Rectus sheath haematoma
- Correspondence to Dr Hamed Daw,
A 64-year-old Caucasian man with a history of smoking, chronic obstructive pulmonary disease (COPD), hypertension and diabetes mellitus presented with increasing shortness of breath and cough. While being treated for COPD exacerbation, he developed atrial fibrillation with rapid ventricular response. Treatment with intravenous diltiazem was started. Serum electrolyte levels, two-dimensional echocardiogram and thyroid function tests were normal. Antiplatelet therapy with subcutaneous enoxaparin was initiated. After the first dose, he complained of gradually worsening lower abdominal pain.

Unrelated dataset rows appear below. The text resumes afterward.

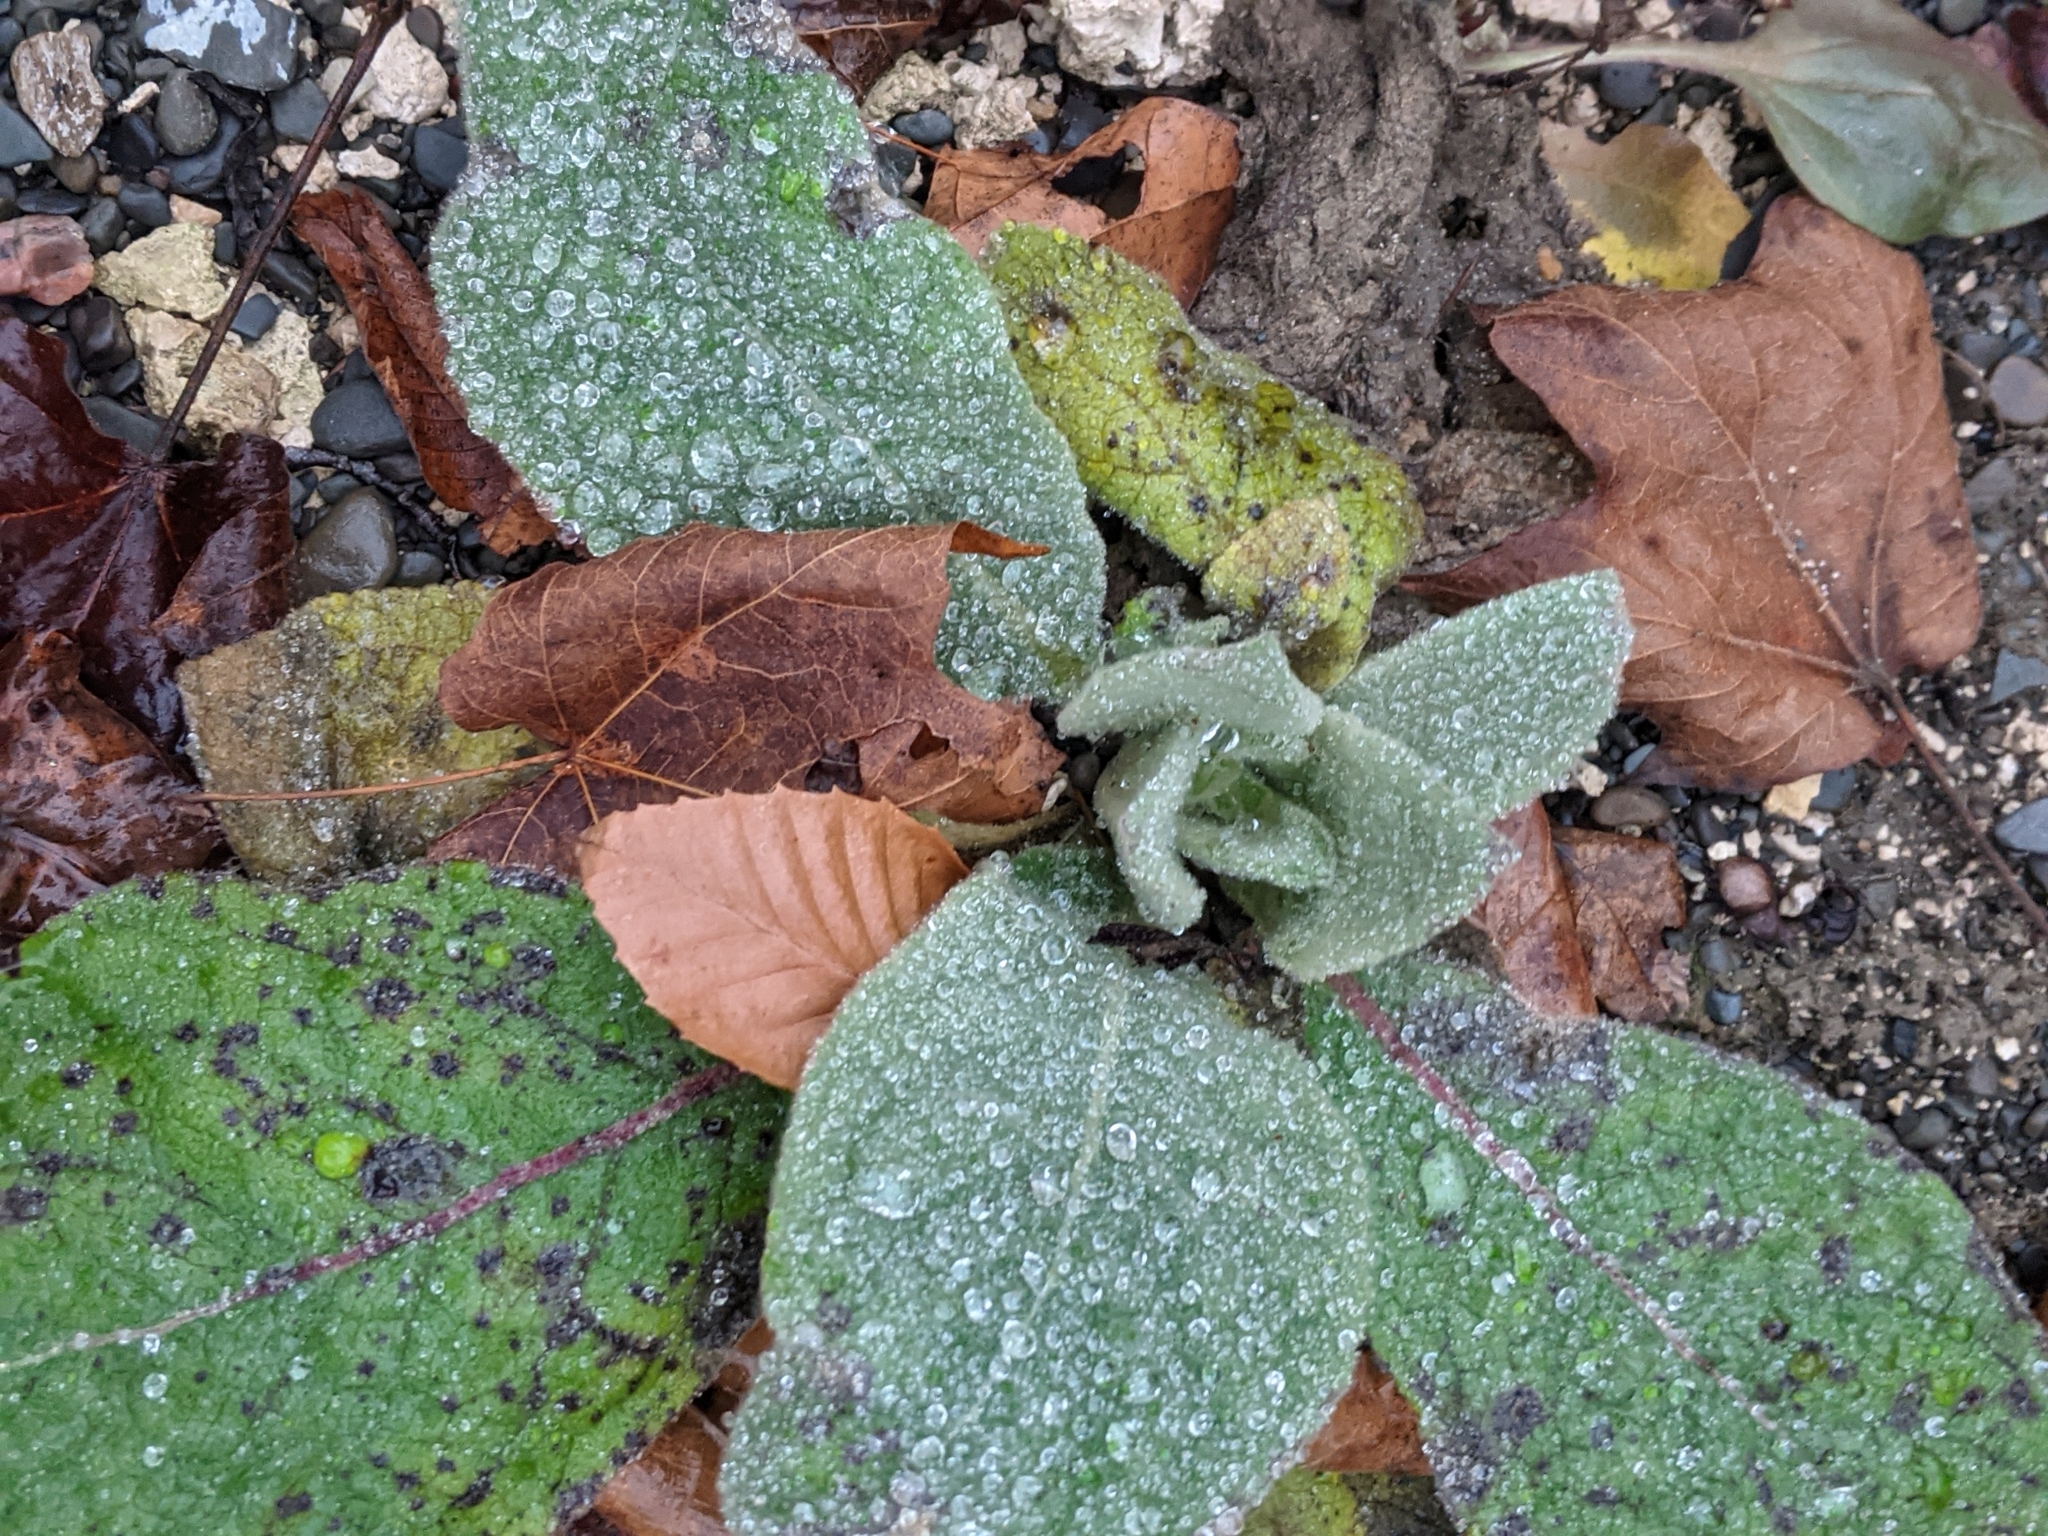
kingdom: Plantae
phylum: Tracheophyta
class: Magnoliopsida
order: Lamiales
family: Scrophulariaceae
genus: Verbascum
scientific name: Verbascum thapsus
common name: Common mullein
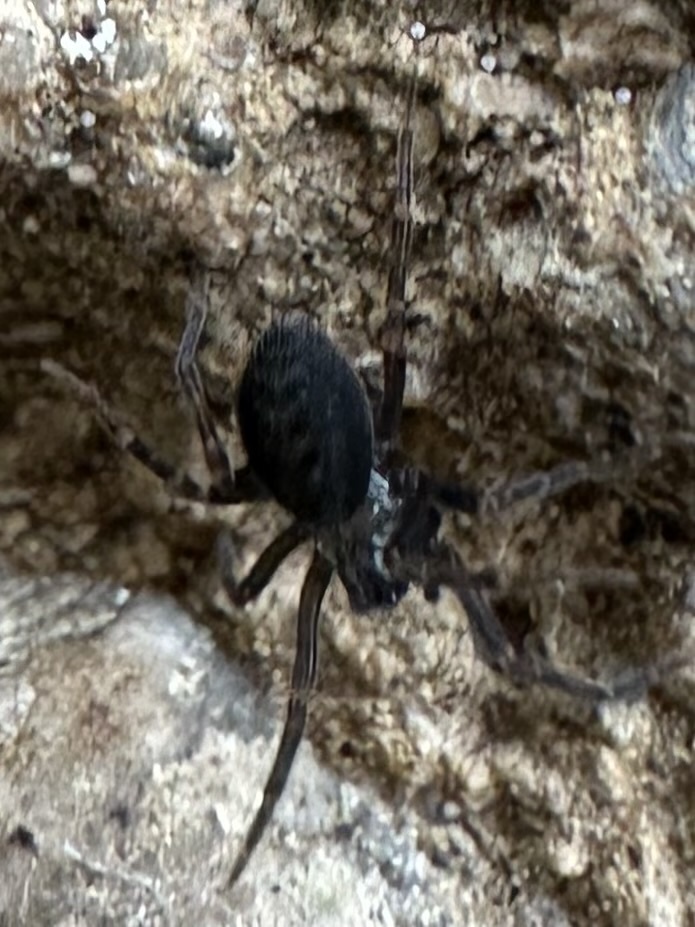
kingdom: Animalia
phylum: Arthropoda
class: Arachnida
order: Araneae
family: Desidae
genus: Metaltella
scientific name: Metaltella simoni
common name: Cribellate spider
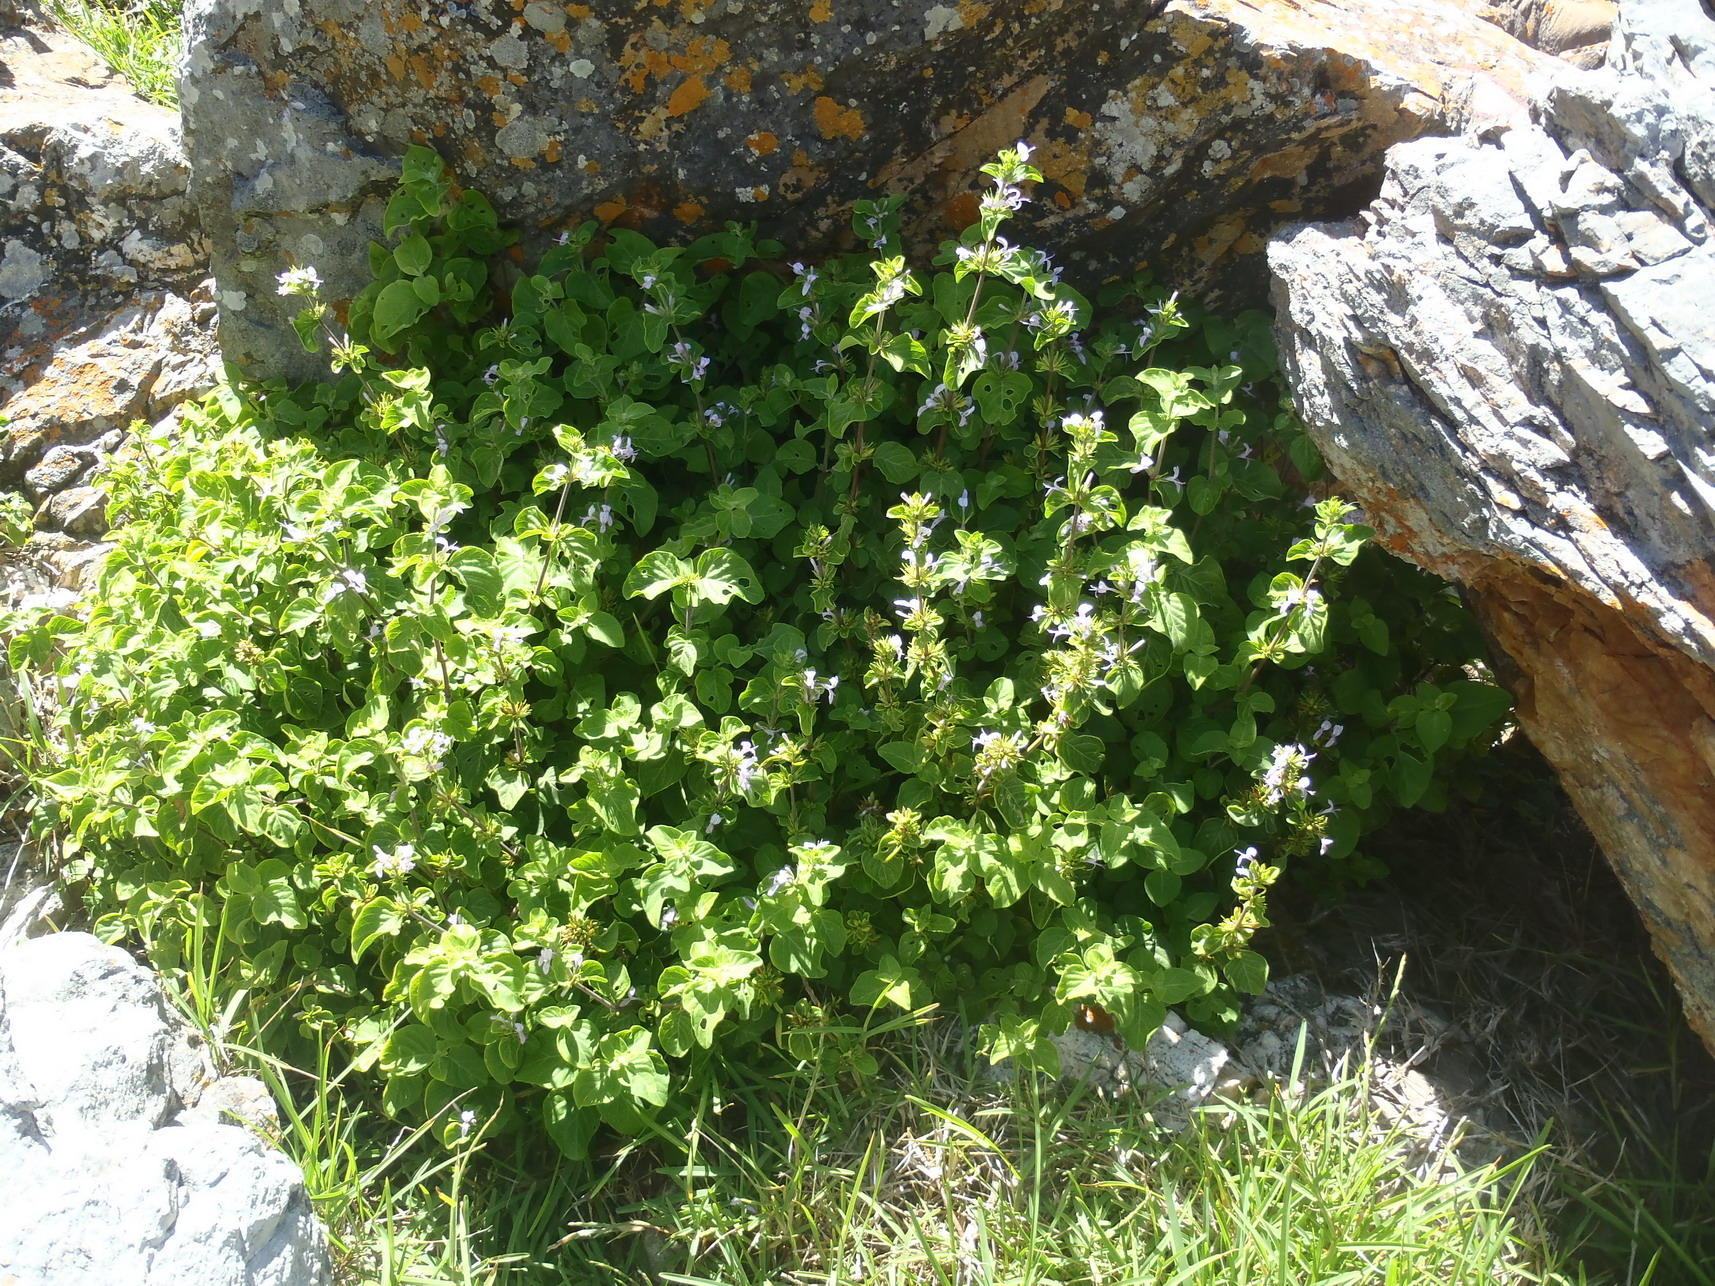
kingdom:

A complete blood count showed decreased haemoglobin and coagulation studies was normal. He gradually developed a small swelling in the right supra-pubic area, which was tender to palpation. Both Fothergill and Carnett's signs were positive. An abdominal ultrasonogram showed a 14.4 × 4.7 × 5.5 cm cystic mass with fluid levels in the right lower quadrant of the rectus sheath (figure 1, arrow). Enoxaparin was stopped and he was treated conservatively. A follow-up CT scan of the abdomen showed a right rectus sheath haematoma (RSH; figure 2, asterisk).
RSH results from bleeding into the rectus sheath, frequently due to anticoagulation. Clinical examination helps to differentiate between abdominal wall and retroperitoneal haematoma.1 Ultrasonography is 85–96% and CT scan is 100% sensitive in diagnosing RSH. RSH is usually managed conservatively but surgical intervention is warranted if the patient is unstable or conservative treatment fails.2
Rectus sheath haematoma can be life threatening if diagnosis and management is delayed.
High clinical suspicion along with imaging studies (ultrasonogram, CT scan) can help prompt diagnosis.